The mean T-score at baseline in this study was more than one standard deviation higher than the standardized mean for the United States population, indicating that the women included in this analysis experienced significantly greater fatigue than the US norm at study baseline. To put this in context, the baseline T-scores in this study were higher than reported for back pain, cancer, chronic heart failure, chronic obstructive pulmonary disease exacerbation, stable chronic obstructive pulmonary disease, major depressive disorder, and rheumatoid arthritis, muscular dystrophy, multiple sclerosis, post-polio syndrome, spinal cord injury, and chronic pelvic pain [32,33,34]. The baseline T-score in the present analysis was also close to the T-score obtained using the PROMIS Fatigue Short Form 7a in a recent study of adults with myalgic encephalomyelitis and chronic fatigue [35].

PROMIS Fatigue Short Form 7a has been similarly shown to have sound psychometric properties in pregnant women and patients with fibromyalgia, sickle cell disease, and cardio-metabolic risk [36].

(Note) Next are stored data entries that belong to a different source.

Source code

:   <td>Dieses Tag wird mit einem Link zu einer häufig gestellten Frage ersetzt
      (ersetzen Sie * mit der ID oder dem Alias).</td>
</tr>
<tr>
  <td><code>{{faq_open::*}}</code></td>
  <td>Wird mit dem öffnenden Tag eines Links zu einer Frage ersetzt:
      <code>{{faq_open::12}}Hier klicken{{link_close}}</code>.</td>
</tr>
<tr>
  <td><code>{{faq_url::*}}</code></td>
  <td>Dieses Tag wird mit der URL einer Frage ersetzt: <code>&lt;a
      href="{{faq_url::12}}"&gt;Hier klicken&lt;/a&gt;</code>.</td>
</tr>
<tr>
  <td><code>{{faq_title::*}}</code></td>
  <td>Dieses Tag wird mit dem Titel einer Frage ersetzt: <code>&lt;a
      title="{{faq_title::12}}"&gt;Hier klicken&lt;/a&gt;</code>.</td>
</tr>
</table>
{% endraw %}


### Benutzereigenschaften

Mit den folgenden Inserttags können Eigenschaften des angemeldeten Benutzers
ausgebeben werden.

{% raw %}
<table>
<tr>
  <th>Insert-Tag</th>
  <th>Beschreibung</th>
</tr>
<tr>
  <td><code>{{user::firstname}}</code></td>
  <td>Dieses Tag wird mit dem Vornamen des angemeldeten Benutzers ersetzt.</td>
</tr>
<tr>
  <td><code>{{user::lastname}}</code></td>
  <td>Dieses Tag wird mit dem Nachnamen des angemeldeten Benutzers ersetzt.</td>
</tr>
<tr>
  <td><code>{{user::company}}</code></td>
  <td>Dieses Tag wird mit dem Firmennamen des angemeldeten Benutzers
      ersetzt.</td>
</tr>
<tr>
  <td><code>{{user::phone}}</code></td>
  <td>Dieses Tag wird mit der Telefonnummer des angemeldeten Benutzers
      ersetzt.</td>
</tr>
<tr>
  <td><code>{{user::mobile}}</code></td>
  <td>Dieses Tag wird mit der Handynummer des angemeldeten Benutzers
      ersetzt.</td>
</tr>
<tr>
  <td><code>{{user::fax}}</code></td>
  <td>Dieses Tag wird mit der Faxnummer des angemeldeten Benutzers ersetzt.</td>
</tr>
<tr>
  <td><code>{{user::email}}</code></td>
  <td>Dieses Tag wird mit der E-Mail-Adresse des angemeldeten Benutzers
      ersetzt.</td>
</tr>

The patient-focused drug development guidance series from the US Food and Drug Administration has provided insight to the Agency’s views about the development and use of patient-reported outcome measures as clinical study endpoints. The first draft guidance focuses on the comprehensive and representative input during product development [37]. The guidance details the patient experience data includes information about the experience and impact a condition has on the patient. The concept of fatigue has been shown to be important to this target population and the use of a measure that assesses the concept is appropriate. Having the ability to reliably measure fatigue among women with moderate-to-severe endometriosis-related pain can be an important from a clinical and humanistic perspective. The PROMIS Fatigue SF-6a can measure changes in fatigue and add value in clinical practice and research. This research is an example of how an existing measure can be assessed for use in a new population. The assessment of the psychometric properties and responsiveness support the use of the PROMIS Fatigue SF-6a among women with moderate-to-severe endometriosis-related pain. The findings from this research could be used to identify a responder threshold that would indicate a treatment benefit among this target sample. Previous research with different versions of the Short Form of the PROMIS (e.g. 17 item Short form) has suggested a change of 3–5 points to indicate a responder [38].

A strength of this study is that the data were from a large randomized, controlled trial and were therefore of high quality. At the same time, the results may not be generalizable outside of the selected population, which may have a different racial makeup than the overall population of women in the US with endometriosis, or to women with more mild endometriosis-associated pain. In addition, the results may not be generalizable to other PROMIS Fatigue measures for this population or to the use of PROMS Fatigue SF-6a in other women’s health conditions.

Conclusion

In conclusion, this study showed that PROMIS Fatigue SF-6a performs well in women with moderate-to-severe endometriosis-related pain, with good reliability, validity, and responsiveness to change. The study also confirmed that fatigue is a common and severe problem in women with endometriosis, highlighting the need for a high-quality instrument for assessing fatigue as a treatment outcome in this population.